SystemVerilog for verification

Imagine that you are given the job of building a house for someone. Where
should you begin? Do you start by choosing doors and windows, picking out
paint and carpet colors, or selecting bathroom fixtures? Of course not! First
you must consider how the owners will use the space, and their budget, so you
can decide what type of house to build. Questions you should consider are; do
they enjoy cooking and want a high-end kitchen, or will they prefer watching
movies in the home theater room and eating takeout pizza? Do they want a
home office or extra bedrooms? Or does their budget limit them to a basic
house?
Before you start to learn details of the SystemVerilog language, you need
to understand how you plan to verify your particular design and how this
influences the testbench structure. Just as all houses have kitchens, bedrooms,
and bathrooms, all testbenches share some common structure of stimulus generation
and response checking. This chapter introduces a set of guidelines and
coding styles for designing and constructing a testbench that meets your particular
needs. These techniques use some of the same concepts as shown in
the Verification Methodology Manual for SystemVerilog (VMM), Bergeron et
al. (2006), but without the base classes.
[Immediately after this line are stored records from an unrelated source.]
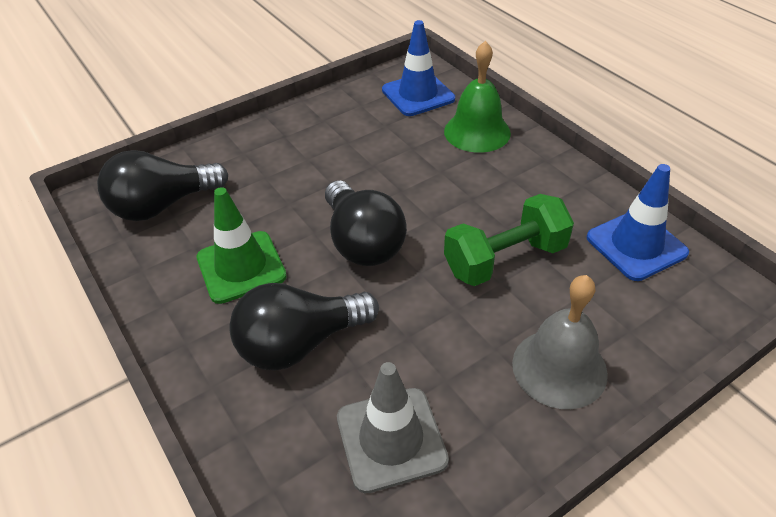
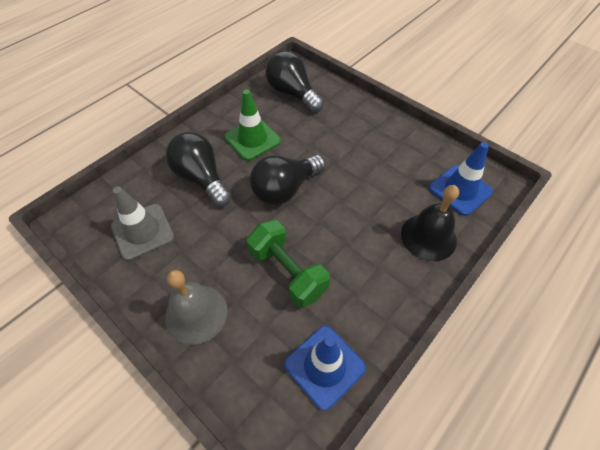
camera: 75 degrees right, 10 degrees up
(477, 132) = (428, 237): green bell -> black bell

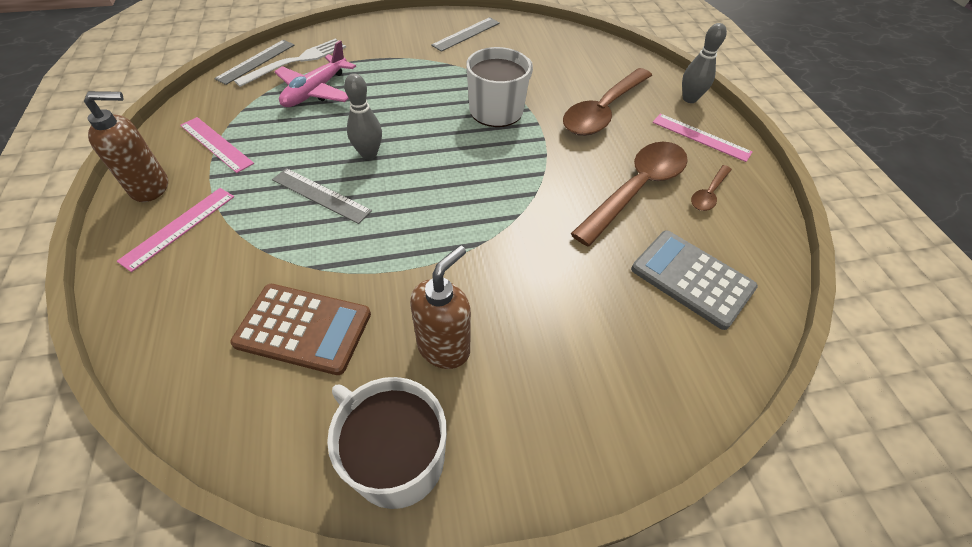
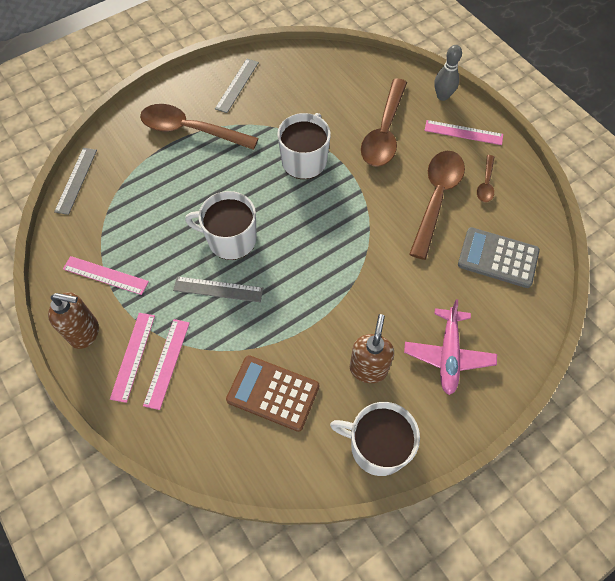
camera: 20 degrees left, 10 degrees up
(151, 187) = (85, 332): brown soap dispenser -> brown soap dispenser turned 45 degrees clockwise
(208, 248) = (167, 363): none -> pink ruler
(296, 61) = (111, 168): white fork -> none
(303, 328) = (273, 393): brown calculator -> brown calculator turned 150 degrees counterclockwise
(316, 91) = (149, 194): pink plane -> pink plane (448, 355)
(369, 154) = (230, 239): grey bowling pin -> white mug
(395, 55) = (191, 130): none -> brown spoon

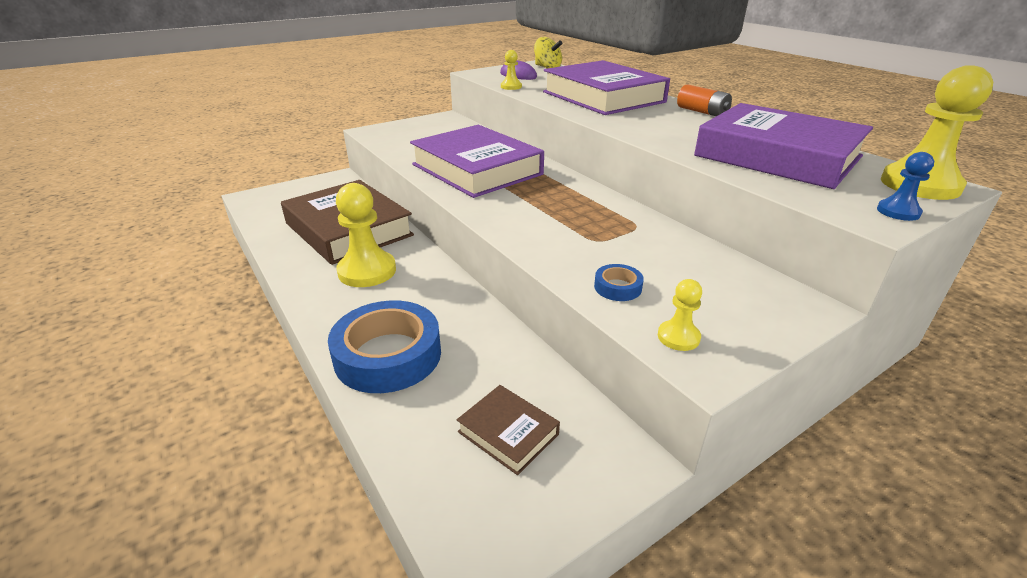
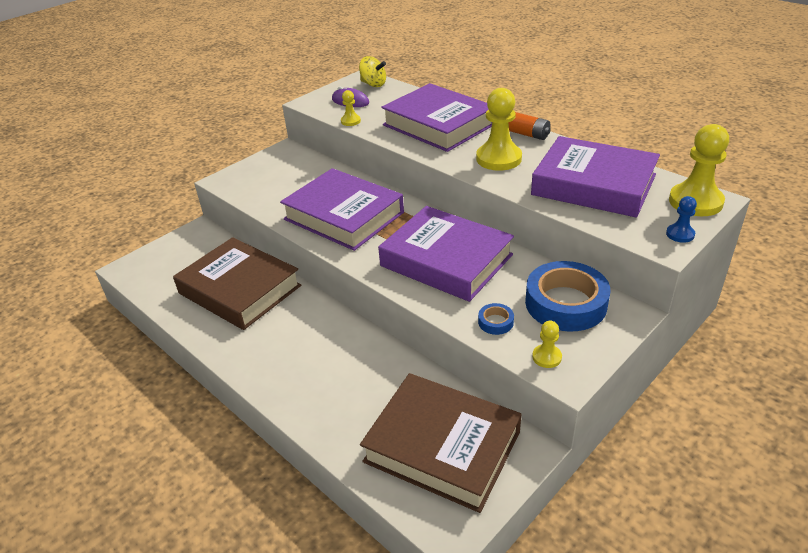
camera: 10 degrees left, 5 degrees up
(367, 271) = (277, 331): yellow pawn -> yellow pawn (498, 159)
(388, 355) = (330, 404): blue tape -> blue tape (565, 303)
(508, 433) = (442, 447): brown book -> brown book, size x2.24
(576, 220) = (446, 260): none -> purple book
The most important principle you can learn as a verification engineer is:
“Bugs are good.” Don’t shy away from finding the next bug, do not hesitate to
ring a bell each time you uncover one, and furthermore, always keep track of
each bug found. The entire project team assumes there are bugs in the design,
so each bug found before tape-out is one fewer that ends up in the customer’s
hands. You need to be as devious as possible, twisting and torturing the
design to extract all possible bugs now, while they are still easy to fix. Don’t
let the designers steal all the glory — without your craft and cunning, the
design might never work!
This book assumes you already know the Verilog language and want to
learn the SystemVerilog Hardware Verification Language (HVL). Some of
the typical features of an HVL that distinguish it from a Hardware Description
Language such as Verilog or VHDL are
Constrained-random stimulus generation
Functional coverage
Higher-level structures, especially Object Oriented Programming
Multi-threading and interprocess communication
Support for HDL types such as Verilog’s 4-state values
Tight integration with event-simulator for control of the design
There are many other useful features, but these allow you to create testbenches
at a higher level of abstraction than you are able to achieve with an
HDL or a programming language such as C.